EXERCISE BRIEF | Reproduce every line of text in the entries below verbatim, in the same order, and leave out the pictures.

[Dataset entries]

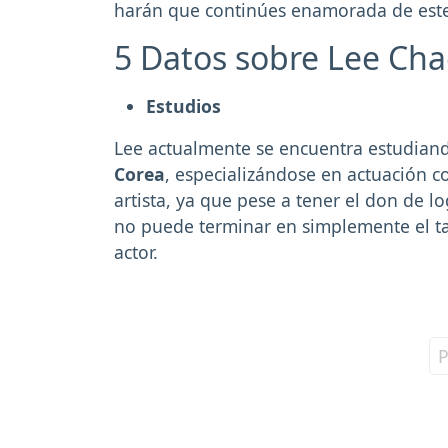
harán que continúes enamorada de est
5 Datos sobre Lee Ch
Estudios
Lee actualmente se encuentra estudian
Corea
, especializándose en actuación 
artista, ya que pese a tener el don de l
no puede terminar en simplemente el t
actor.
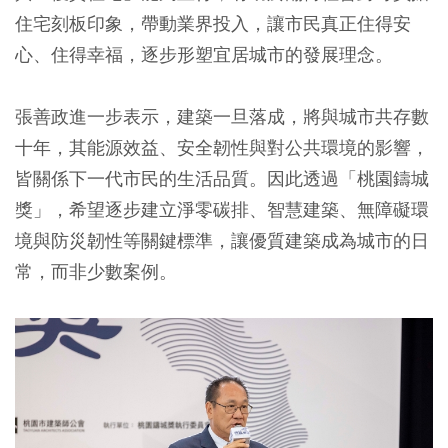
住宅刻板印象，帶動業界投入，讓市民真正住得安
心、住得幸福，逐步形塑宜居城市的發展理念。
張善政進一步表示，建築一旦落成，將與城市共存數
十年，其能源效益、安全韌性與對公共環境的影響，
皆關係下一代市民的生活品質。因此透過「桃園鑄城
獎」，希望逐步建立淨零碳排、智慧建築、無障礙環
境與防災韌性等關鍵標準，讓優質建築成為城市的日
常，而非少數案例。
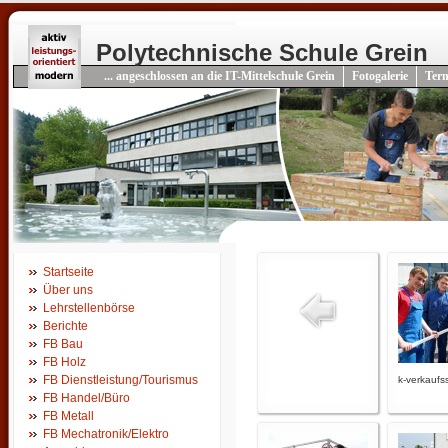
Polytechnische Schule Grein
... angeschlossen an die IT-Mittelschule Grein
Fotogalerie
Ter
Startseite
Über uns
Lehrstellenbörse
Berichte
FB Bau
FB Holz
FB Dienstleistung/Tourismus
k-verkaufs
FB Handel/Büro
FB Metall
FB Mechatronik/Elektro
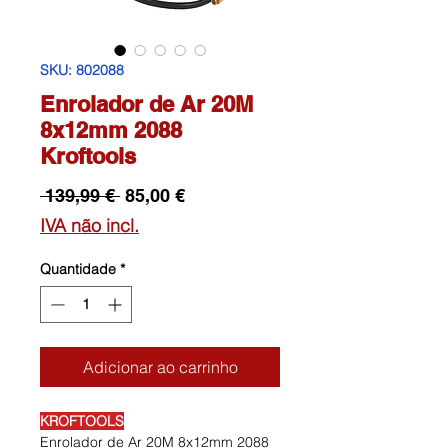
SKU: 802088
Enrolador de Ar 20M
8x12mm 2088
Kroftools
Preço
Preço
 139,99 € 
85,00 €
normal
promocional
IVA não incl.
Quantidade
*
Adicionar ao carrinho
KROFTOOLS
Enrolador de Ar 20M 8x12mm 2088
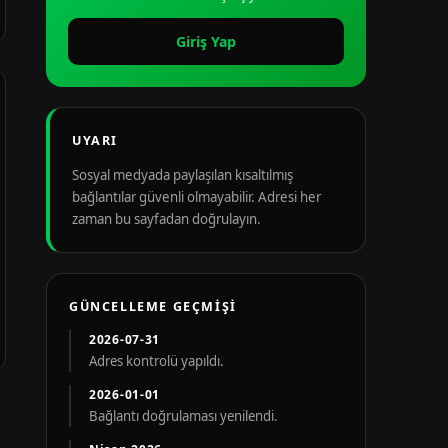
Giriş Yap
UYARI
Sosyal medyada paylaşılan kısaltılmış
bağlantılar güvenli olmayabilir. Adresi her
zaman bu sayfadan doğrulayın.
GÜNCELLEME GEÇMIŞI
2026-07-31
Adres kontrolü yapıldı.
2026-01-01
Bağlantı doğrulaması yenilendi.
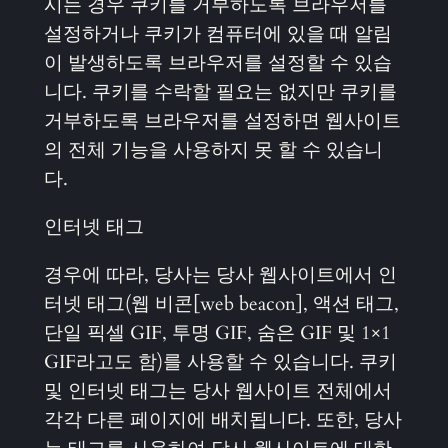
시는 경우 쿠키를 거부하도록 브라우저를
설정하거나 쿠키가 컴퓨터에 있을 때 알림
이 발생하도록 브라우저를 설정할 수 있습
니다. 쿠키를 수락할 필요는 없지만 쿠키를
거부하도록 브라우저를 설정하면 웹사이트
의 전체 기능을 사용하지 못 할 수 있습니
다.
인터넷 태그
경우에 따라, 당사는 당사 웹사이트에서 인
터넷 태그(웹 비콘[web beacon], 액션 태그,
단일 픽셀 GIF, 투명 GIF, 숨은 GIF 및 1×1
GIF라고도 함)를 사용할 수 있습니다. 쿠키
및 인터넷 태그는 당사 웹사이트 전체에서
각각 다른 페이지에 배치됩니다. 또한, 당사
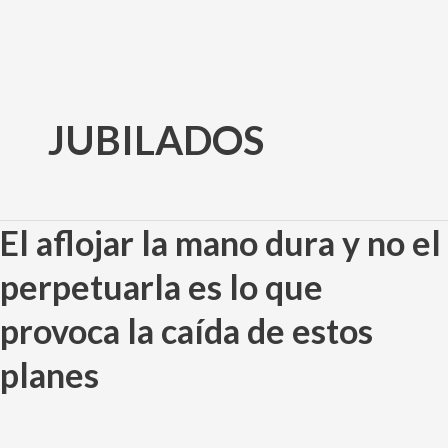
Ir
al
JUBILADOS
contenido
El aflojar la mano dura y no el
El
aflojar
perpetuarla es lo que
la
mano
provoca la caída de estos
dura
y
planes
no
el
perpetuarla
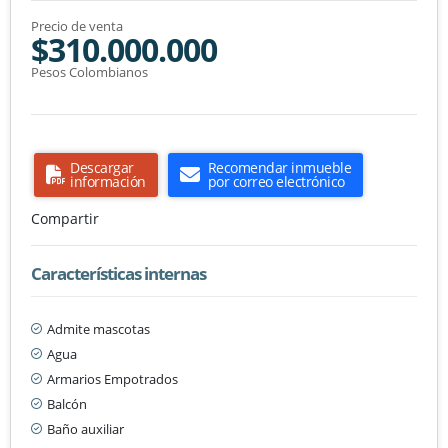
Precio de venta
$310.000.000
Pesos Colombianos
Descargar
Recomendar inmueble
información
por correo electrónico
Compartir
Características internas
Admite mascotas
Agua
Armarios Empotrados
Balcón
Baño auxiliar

EXPECTED OUTPUT |
harán que continúes enamorada de est
5 Datos sobre Lee Ch
Estudios
Lee actualmente se encuentra estudian
Corea
, especializándose en actuación 
artista, ya que pese a tener el don de l
no puede terminar en simplemente el t
actor.
住宅刻板印象，帶動業界投入，讓市民真正住得安
心、住得幸福，逐步形塑宜居城市的發展理念。
張善政進一步表示，建築一旦落成，將與城市共存數
十年，其能源效益、安全韌性與對公共環境的影響，
皆關係下一代市民的生活品質。因此透過「桃園鑄城
獎」，希望逐步建立淨零碳排、智慧建築、無障礙環
境與防災韌性等關鍵標準，讓優質建築成為城市的日
常，而非少數案例。
Polytechnische Schule Grein
... angeschlossen an die IT-Mittelschule Grein
Fotogalerie
Ter
Startseite
Über uns
Lehrstellenbörse
Berichte
FB Bau
FB Holz
FB Dienstleistung/Tourismus
k-verkaufs
FB Handel/Büro
FB Metall
FB Mechatronik/Elektro
SKU: 802088
Enrolador de Ar 20M
8x12mm 2088
Kroftools
Preço
Preço
 139,99 € 
85,00 €
normal
promocional
IVA não incl.
Quantidade
*
Adicionar ao carrinho
KROFTOOLS
Enrolador de Ar 20M 8x12mm 2088
Giriş Yap
UYARI
Sosyal medyada paylaşılan kısaltılmış
bağlantılar güvenli olmayabilir. Adresi her
zaman bu sayfadan doğrulayın.
GÜNCELLEME GEÇMIŞI
2026-07-31
Adres kontrolü yapıldı.
2026-01-01
Bağlantı doğrulaması yenilendi.
시는 경우 쿠키를 거부하도록 브라우저를
설정하거나 쿠키가 컴퓨터에 있을 때 알림
이 발생하도록 브라우저를 설정할 수 있습
니다. 쿠키를 수락할 필요는 없지만 쿠키를
거부하도록 브라우저를 설정하면 웹사이트
의 전체 기능을 사용하지 못 할 수 있습니
다.
인터넷 태그
경우에 따라, 당사는 당사 웹사이트에서 인
터넷 태그(웹 비콘[web beacon], 액션 태그,
단일 픽셀 GIF, 투명 GIF, 숨은 GIF 및 1×1
GIF라고도 함)를 사용할 수 있습니다. 쿠키
및 인터넷 태그는 당사 웹사이트 전체에서
각각 다른 페이지에 배치됩니다. 또한, 당사
Ir
al
JUBILADOS
contenido
El aflojar la mano dura y no el
El
aflojar
perpetuarla es lo que
la
mano
provoca la caída de estos
dura
y
planes
no
el
perpetuarla
Precio de venta
$310.000.000
Pesos Colombianos
Descargar
Recomendar inmueble
información
por correo electrónico
Compartir
Características internas
Admite mascotas
Agua
Armarios Empotrados
Balcón
Baño auxiliar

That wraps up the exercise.